Mrs May, who is also the minister for women and equality, said it was an issue "of particular interest" to her.
Officials had threatened to ban Shaherkani, 16, one of two women in the Saudi team, on safety grounds, but an International Olympic Committee spokesman said yesterday: "The judo federation will allow her to wear something which will not compromise her safety, which I think they use for competitions in Asia."
Mrs May also revealed how some of the lessons learnt from London's Olympic experience so far have already led to a review of border and immigration control processes at Heathrow airport.
"We will of course look at Heathrow generally as to how people get through borders," she said.
"We've got some arrangements already in place - we're looking at how we can enhance the automated gates, looking at what we can offer business people coming through Heathrow."
With extra staff drafted in and Olympic Family immigration lanes opened up, the success of Heathrow's Olympic operation has led some to call for a reduction of border controls after the Games to avoid queues returning to the levels that caused widespread outrage in past months.
Keith Vaz, chairman of the influential home affairs committee, said the home secretary should reinstate the "risk-based" checks that were piloted last year.

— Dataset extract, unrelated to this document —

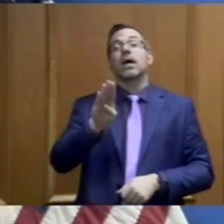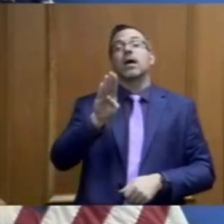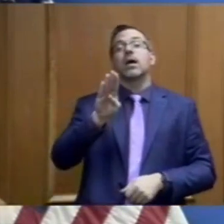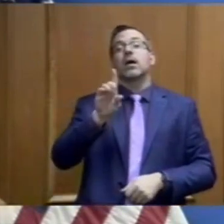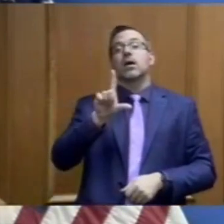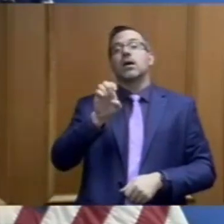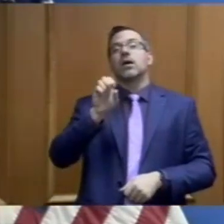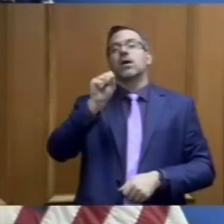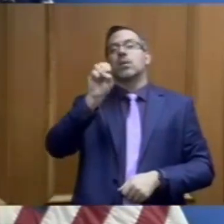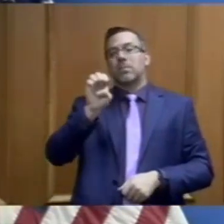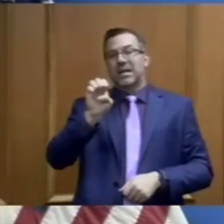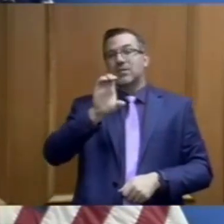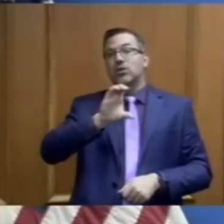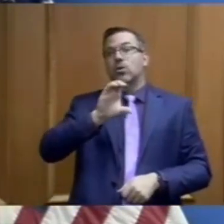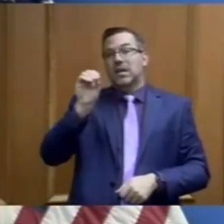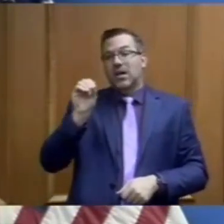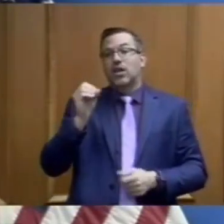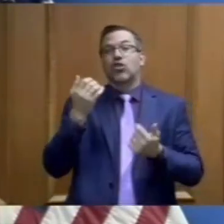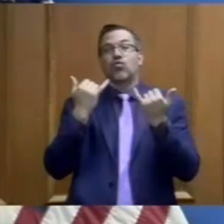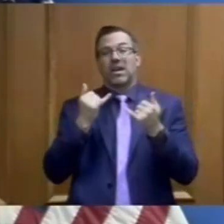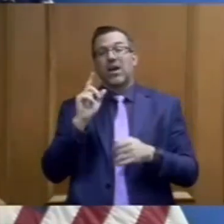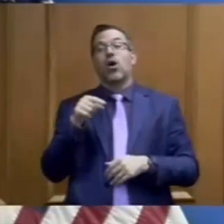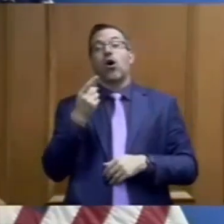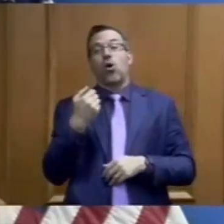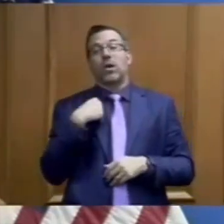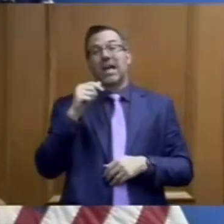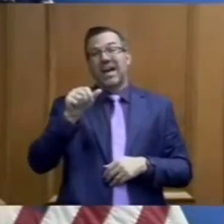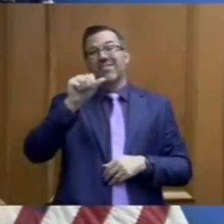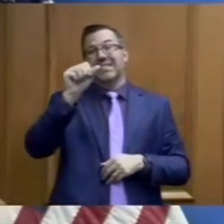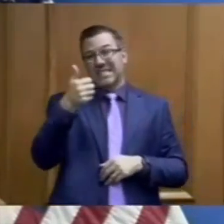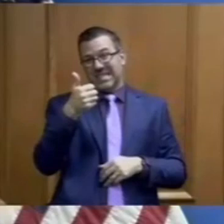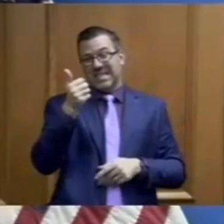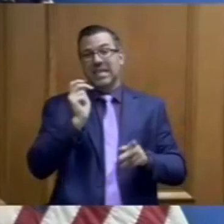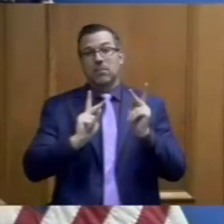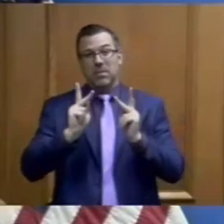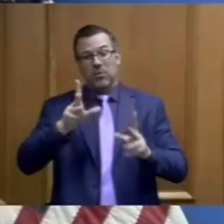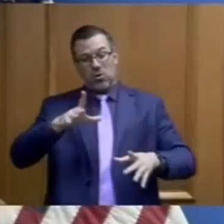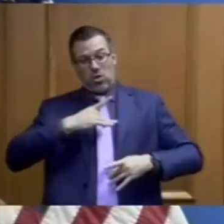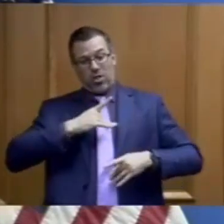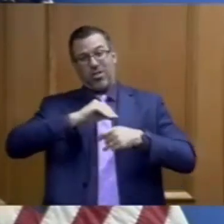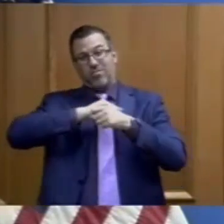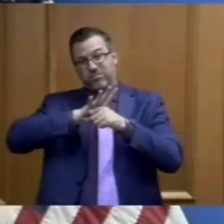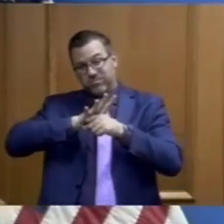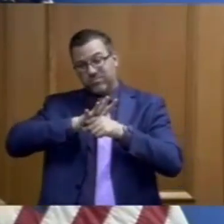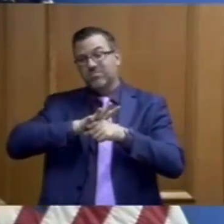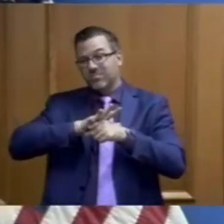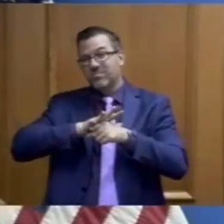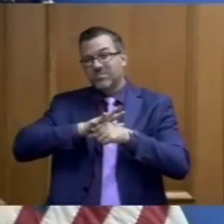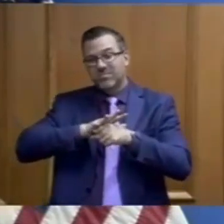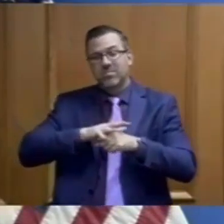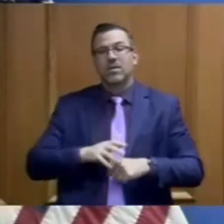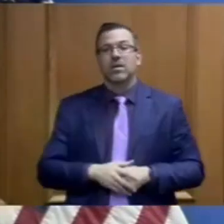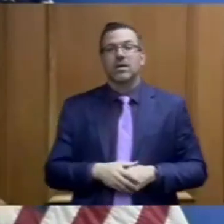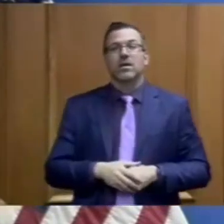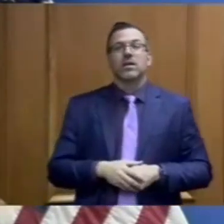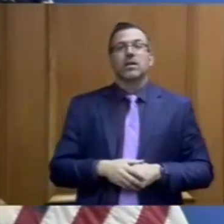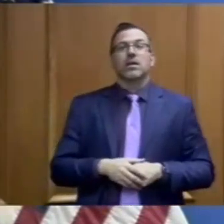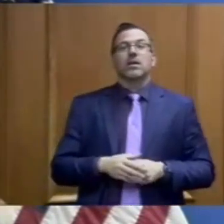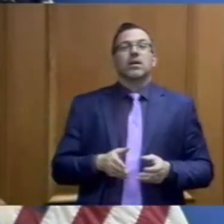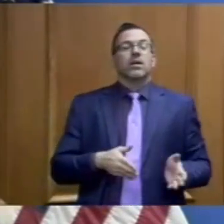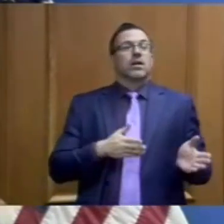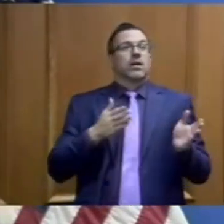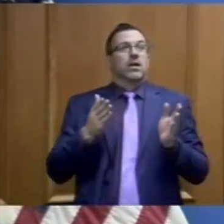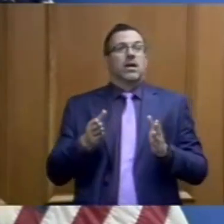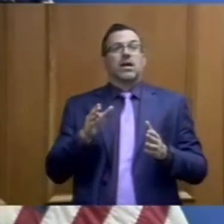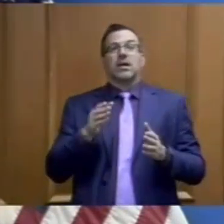it has not yet been recorded in those numbers, what we've already been told verbally about those results. Likewise,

Mrs May insisted she was not against such checks, but last year's pilot had failed to provide concrete evidence that they reduced queuing time.
"The results were not properly recorded, but theoretically risk-based checks aren't necessarily the best in reducing queuing time because some people might get through more quickly but others will take longer," she said.
In the weeks leading up to the Games, security plans came under intense scrutiny and criticism, particularly when it was revealed that the private security firm G4S could not fulfil its obligation to recruit enough security guards.
The home secretary came under pressure as 3,500 troops were brought in to make up the shortfall.
But Mrs May said yesterday: "All the publicity has been about venue security, which is primarily the organising committee's responsibility and is about man-guarding, patting people down, checking handbags and so on.
"Set aside G4S and there are some huge positives in the overall security of the Olympics in terms of building in security as we were constructing the venues."
This knowledge and experience will, Mrs May hoped, prove part of the legacy of London 2012.
She explained: "As well as the tremendous amount of police and intelligence work that has been done, security planning has been about building security into the venues themselves. That has been going on for years, obviously, so there's a lot of experience that British business has in that area that we hope will be of use to others."
It is, of course, far too soon to draw any conclusions from this London 2012 security experience. Mrs May and her security advisers meet every morning to go over the events of the previous day and address the day ahead. Measures are constantly under review. "It is my job," she said, "to ensure that people have a safe and secure Olympics without security being too intrusive."
It is a delicate balance to find and one that has been years in the planning.
"I will breath a sigh of relief at the end. So far it's going well but we've got a long way yet to go."